CMSC 27200 — Problem Set 7

Instructions

This problem set is due on Wednesday May 27, 2020 at 20:00 Central, to be submitted on Gradescope. Each problem is worth 10 marks in total.

Problems

1. Let $G = (V,E,s,t,c)$ be a flow network and let $(S,T)$ be a minimum cut for $G$ with respect to the capacity function $c$. Consider the capacity function $c'$ defined by $c'(e) = c(e) + 1$ for all $e \in E$. Is $(S,T)$ a minimum cut for $G$ with respect to $c'$? Give either a proof showing that this is true or a counterexample showing that this is false.

2. As you are probably aware, courses offered by the Department of Computer Science are quite popular and it is often the case that there are more students trying to enroll in courses than there is space.

   Suppose that there are $n$ students and the department is offering $k$ courses for the upcoming quarter. Course $C_i$ has a strict enrollment limit of $\ell_{C_i}$. Each student $s_i$ can be enrolled in up to $c_{s_i}$ computer science courses. This number depends on things like which year the student is in or what the student's major/program is, but will range from 1 to 5 (lol). Each student may pre-register in as many courses as they are interested in but are not able to express preferences for courses. That is, a student is equally likely to be enrolled in any of the courses they expressed interest in.

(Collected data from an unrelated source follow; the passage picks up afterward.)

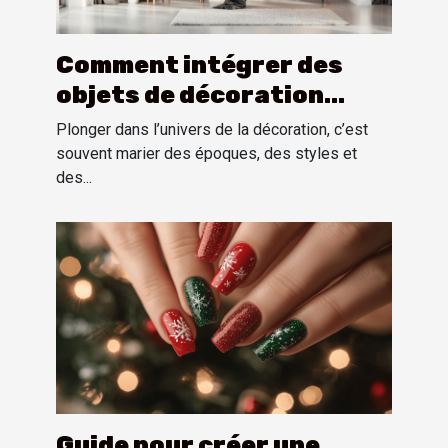
Comment intégrer des
objets de décoration
vintage américains dans
Plonger dans l’univers de la décoration, c’est
un intérieur moderne ?
souvent marier des époques, des styles et
des...
Guide pour créer une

   Describe and prove how to determine in polynomial time whether it is possible to enroll every student in the maximum number of CS courses they are allowed to.

3. Describe and prove how to solve the following problem in polynomial time: Given a flow network $G = (V,E,s,t,c)$ with capacity function $c$ defined by $c(e) = 1$ for all $e \in E$ and an integer $k \geq 0$, find a set $F \subseteq E$ of $k$ edges to remove such that the maximum flow in $G' = (V,E-F,s,t,c)$ is minimized across all possible choices of $F$.